Sunday, January 23, 2011

Recipe: Rosettes

Rosettes are thin, waffle-like deep fried batter pastries, of Scandinavian origin. They are traditionally made at Christmas time, but are also served on May Day in Finland. To make them, intricately designed irons are heated in hot oil, then dipped into a sweet batter, then back into the oil and fried until crisp. They are usually just simply served with a dusting of icing sugar.

There are many different iron designs, and different batter recipes to try. With the irons I received for Christmas I tried the following recipe:

Basic Batter - makes 36 rosettes

-225ml milk
-1 vanilla bean, split lengthwise
-3 tablespoons granulated sugar
-1/2 teaspoon coarse salt
-1/2 teaspoon ground cardamom
-175g all purpose flour
-2 large eggs, beaten
-Oil for frying
-Icing sugar for dusting

1. Scrape the seeds from the vanilla and whisk with the milk. In a separate, larger bowl, mix together the sugar, salt, cardamom and flour. Add the milk and eggs and whisk until smooth. Chill the batter for 30 minutes.
2. Heat the oil in a deep frying pan or large saucepan until the temperature reaches 375°.
3. Carefully dip the irons (with handle attached) into the oil and leave to heat for 2-3 minutes. Blot on a paper towel. At this point it is handy to have some paper towels laid out on the work surface, as it can get messy!
4. Dip the hot iron into the batter up to the top edge of the iron- do not totally submerge. Then dip into the hot oil for around 15 seconds or until golden brown. Remove from the oil and gently remove the rosette, using a fork if required. The rosette may detach itself from the iron whilst it is still in the oil, in this case carefully remove from the oil with tongs. Drain the rosettes on paper towels then serve dusted with icing sugar.

A video on how to make them can be found here:

Sunday, January 16, 2011

Recipe: Blitva (Swiss chard and potato side dish)

This week we got some Swiss chard in our veg box, and at first I wasn't sure what to do with it. Then I remembered my Dad saying he had had a nice Swiss chard dish when he was working in Croatia.

So here it is, 'Croatia's most popular side dish' !
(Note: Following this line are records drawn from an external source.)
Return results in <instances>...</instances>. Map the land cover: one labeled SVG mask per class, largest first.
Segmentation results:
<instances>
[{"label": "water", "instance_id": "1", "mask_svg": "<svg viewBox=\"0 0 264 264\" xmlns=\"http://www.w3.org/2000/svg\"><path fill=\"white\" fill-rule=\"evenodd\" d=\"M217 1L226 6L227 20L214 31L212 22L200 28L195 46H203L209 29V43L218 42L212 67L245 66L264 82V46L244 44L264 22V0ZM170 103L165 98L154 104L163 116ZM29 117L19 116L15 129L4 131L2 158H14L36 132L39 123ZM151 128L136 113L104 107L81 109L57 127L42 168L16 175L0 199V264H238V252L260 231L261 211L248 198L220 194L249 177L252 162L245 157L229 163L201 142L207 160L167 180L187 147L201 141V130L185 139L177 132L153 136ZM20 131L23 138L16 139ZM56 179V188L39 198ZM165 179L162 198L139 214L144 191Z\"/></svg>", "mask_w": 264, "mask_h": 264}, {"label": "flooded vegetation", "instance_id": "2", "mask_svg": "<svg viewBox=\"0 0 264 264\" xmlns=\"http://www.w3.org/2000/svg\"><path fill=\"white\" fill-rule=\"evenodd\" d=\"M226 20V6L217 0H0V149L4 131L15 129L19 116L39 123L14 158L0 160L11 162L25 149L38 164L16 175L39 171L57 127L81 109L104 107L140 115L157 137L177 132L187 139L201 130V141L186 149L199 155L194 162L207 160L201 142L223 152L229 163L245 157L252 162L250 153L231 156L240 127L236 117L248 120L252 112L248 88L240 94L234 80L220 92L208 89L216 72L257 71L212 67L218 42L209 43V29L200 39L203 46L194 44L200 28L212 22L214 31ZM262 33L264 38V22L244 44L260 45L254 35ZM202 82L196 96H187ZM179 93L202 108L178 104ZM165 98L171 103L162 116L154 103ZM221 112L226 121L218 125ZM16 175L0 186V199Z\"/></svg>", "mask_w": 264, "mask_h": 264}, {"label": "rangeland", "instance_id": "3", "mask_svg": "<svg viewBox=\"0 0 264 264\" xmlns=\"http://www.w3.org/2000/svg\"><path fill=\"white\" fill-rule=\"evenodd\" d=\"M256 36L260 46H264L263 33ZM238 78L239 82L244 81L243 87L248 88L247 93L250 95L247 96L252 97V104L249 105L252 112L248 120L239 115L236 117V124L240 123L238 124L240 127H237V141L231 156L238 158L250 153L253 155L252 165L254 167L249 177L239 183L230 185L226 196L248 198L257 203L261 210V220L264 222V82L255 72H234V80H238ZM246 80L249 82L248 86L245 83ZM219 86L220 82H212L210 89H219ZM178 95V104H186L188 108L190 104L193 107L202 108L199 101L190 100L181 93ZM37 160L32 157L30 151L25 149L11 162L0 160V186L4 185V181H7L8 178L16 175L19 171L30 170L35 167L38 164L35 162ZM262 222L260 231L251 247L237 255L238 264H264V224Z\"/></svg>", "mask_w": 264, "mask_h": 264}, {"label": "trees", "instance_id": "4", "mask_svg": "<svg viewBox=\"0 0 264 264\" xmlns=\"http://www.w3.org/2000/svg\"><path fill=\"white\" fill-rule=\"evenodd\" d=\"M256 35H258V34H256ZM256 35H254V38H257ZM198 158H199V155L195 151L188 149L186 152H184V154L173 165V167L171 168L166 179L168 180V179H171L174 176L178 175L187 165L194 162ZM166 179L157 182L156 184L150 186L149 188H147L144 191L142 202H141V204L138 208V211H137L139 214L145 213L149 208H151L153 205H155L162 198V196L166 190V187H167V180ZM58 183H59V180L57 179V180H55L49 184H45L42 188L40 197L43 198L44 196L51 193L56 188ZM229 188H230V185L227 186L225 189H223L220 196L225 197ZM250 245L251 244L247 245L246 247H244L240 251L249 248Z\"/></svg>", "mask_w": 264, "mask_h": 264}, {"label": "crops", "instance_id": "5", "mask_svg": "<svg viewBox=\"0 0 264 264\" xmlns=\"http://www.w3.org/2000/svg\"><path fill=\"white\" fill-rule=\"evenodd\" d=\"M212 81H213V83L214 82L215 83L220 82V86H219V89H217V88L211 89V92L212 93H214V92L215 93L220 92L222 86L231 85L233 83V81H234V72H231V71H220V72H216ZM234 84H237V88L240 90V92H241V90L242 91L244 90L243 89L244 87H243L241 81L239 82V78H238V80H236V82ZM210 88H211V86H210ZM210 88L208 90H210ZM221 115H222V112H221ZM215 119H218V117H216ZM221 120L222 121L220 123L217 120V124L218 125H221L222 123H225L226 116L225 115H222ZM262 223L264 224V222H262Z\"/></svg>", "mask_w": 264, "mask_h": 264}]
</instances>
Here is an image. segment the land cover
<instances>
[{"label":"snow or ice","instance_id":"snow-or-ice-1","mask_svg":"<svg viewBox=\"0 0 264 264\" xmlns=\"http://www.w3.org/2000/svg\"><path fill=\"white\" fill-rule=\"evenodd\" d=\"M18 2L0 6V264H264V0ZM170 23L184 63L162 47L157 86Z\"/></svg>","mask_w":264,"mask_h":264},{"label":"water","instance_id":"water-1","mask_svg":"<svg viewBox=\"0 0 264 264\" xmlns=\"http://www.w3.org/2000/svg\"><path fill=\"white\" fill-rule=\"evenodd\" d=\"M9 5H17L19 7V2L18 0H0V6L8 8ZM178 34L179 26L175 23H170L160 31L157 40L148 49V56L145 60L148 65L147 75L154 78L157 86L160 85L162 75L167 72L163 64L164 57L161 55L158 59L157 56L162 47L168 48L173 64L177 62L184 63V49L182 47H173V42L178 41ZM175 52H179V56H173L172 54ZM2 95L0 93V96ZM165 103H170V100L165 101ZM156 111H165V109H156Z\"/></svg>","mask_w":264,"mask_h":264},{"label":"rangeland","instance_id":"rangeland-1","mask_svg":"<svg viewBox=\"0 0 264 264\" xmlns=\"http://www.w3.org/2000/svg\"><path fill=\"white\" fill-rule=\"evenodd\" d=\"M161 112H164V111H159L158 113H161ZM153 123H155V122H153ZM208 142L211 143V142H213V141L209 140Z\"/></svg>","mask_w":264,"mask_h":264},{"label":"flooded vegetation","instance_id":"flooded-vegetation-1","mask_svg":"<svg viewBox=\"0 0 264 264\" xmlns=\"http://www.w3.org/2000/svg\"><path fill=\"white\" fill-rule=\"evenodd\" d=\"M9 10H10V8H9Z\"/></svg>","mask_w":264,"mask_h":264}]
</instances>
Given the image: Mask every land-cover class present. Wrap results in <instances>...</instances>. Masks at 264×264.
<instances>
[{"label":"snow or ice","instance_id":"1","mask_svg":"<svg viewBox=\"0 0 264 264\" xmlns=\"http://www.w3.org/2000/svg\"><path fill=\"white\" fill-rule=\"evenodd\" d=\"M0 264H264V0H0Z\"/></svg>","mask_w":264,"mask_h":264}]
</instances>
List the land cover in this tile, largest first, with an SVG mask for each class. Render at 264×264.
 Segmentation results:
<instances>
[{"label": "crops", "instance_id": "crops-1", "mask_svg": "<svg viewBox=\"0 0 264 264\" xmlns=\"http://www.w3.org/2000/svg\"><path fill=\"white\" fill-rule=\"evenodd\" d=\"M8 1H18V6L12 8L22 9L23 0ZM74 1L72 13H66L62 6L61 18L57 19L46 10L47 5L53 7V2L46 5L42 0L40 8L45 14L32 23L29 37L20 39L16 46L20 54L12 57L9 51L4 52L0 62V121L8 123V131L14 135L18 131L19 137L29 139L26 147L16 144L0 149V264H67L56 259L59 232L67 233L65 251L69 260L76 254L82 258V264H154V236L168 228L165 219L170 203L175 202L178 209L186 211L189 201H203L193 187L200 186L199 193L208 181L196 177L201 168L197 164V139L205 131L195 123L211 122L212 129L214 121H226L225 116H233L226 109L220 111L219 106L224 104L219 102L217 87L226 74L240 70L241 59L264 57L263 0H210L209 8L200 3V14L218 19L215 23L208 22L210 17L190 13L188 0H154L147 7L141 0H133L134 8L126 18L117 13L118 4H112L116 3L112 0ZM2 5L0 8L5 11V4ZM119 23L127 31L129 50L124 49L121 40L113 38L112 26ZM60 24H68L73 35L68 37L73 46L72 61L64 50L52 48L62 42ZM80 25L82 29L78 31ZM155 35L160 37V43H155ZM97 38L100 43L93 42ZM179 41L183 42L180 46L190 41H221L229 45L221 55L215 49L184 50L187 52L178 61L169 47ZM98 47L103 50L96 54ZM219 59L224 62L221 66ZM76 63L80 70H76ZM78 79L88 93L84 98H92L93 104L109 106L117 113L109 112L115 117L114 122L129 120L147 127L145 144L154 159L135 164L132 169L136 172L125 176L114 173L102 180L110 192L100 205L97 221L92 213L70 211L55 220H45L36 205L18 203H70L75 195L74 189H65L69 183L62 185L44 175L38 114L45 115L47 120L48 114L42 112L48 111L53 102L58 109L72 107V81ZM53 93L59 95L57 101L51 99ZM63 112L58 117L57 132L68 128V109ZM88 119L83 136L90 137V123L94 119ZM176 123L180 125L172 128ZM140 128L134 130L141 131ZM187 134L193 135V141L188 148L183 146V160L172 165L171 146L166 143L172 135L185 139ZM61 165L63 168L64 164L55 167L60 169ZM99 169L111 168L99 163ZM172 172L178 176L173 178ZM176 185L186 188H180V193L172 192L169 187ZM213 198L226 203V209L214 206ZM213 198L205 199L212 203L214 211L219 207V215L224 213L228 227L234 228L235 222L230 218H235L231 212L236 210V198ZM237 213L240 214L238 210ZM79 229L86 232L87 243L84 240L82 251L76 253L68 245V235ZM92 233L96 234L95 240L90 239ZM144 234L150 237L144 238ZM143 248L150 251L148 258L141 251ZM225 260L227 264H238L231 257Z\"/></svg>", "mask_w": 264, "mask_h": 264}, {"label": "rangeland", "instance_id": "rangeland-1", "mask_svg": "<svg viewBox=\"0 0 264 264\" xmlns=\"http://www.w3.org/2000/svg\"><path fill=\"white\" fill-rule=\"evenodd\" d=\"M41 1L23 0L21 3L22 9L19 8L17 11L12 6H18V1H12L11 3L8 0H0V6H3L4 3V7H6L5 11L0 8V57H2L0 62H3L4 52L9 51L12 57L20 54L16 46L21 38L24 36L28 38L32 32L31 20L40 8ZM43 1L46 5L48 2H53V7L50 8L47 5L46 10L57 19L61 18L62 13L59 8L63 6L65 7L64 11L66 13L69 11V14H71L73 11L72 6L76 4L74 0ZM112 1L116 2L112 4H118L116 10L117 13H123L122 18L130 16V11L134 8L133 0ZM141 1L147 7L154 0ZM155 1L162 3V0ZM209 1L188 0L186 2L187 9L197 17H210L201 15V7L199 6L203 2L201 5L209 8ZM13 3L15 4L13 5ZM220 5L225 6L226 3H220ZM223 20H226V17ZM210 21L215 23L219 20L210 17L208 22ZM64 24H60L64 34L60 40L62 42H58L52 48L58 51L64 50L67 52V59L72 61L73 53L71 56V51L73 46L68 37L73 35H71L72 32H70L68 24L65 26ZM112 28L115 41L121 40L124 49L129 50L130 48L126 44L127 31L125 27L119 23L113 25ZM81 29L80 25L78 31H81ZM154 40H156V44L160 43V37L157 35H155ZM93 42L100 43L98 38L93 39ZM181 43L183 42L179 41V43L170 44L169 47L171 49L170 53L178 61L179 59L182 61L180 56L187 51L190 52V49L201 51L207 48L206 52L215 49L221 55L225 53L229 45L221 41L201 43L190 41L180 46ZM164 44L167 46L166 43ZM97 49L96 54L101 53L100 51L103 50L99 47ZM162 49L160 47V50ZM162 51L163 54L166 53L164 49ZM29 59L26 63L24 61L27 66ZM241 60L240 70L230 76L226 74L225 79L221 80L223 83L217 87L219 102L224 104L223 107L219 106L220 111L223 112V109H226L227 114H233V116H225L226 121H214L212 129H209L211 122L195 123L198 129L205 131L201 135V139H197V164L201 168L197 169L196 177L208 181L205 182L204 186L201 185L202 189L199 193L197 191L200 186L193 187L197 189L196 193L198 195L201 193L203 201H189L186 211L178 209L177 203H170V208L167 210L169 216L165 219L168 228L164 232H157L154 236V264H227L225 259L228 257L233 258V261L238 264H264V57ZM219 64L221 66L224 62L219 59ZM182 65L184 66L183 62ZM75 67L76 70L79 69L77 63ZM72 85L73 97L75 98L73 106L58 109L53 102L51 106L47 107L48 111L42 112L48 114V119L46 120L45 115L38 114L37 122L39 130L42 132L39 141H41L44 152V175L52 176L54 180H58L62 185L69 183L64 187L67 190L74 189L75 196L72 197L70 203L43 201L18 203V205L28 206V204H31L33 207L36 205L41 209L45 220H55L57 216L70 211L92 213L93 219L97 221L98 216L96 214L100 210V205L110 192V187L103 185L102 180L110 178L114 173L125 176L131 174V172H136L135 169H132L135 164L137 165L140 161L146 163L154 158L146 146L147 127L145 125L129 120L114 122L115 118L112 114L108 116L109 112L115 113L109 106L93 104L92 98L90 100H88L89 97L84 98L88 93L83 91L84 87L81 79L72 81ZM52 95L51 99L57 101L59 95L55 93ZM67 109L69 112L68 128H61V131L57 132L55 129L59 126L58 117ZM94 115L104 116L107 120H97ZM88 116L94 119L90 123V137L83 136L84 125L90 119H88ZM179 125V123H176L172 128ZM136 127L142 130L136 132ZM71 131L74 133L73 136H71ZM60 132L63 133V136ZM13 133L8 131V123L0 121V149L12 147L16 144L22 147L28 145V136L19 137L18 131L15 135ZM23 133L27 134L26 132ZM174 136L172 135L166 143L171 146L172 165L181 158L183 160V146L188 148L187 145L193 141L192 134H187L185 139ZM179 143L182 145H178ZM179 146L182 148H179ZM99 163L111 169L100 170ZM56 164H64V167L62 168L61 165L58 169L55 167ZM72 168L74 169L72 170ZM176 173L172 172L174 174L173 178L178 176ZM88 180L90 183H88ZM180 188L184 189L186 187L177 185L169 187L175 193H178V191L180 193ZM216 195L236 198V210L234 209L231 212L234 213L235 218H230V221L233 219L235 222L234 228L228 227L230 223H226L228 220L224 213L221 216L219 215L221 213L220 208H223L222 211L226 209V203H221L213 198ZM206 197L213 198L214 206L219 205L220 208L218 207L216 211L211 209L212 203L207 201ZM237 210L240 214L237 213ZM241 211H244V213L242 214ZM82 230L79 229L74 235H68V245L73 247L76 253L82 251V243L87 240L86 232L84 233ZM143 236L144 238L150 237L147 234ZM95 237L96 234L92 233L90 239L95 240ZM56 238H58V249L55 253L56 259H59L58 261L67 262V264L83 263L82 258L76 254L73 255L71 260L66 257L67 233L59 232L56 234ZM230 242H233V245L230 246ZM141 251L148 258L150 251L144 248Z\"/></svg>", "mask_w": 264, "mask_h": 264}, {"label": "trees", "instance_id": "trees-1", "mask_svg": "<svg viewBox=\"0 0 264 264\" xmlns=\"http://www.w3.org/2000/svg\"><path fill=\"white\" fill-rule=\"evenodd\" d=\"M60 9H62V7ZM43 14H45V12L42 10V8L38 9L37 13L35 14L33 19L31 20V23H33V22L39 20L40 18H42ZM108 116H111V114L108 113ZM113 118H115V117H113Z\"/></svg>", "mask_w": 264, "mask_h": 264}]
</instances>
1kg Swiss chard (or mangold as they call it in Croatia), sliced into 3cm pieces
2 medium potatoes, peeled and cut into 2cm chunks
3 tblsp olive oil or to taste
1 - 2 cloves of garlic, to taste
Salt & pepper to taste

1. Boil the potatoes until done (around 10 minutes). Towards the end of the cooking add the chard and cook for a further 3-4 minutes.
2. Drain the chard and potatoes. In the pan heat the olive oil and sautée the sliced garlic, making sure it doesn't brown (this will make it taste bitter).
3. Return the chard and potatoes to the pan, add the seasoning and stir through.

Saturday, January 15, 2011

Cheese of the Month: Appenzeller

Appenzeller is a Swiss cheese from the Appenzell canton. Known as 'the spiciest cheese in Switzerland', it acquires it's unique flavour during the ripening process, when the rind is regularly washed with a herbal brine. The unique herbal brine is made from distilling a selected mixture of herbs, roots, leaves, flower petals, seeds and rinds. The recipe for the brine is so secret, that apparently there are currently only 2 people who know the exact recipe.

There are three main types of Appenzeller, the difference between each being the amount of time the cheese is ripened for:

Appenzeller Classic: 3 months
Appenzeller Surchoix: 4 months
Appenzeller Extra: 6 months

Cheese enthusiasts will be glad to know that there is a show-dairy in the mountain village of Stein, where you can learn all about the cheese and the production process.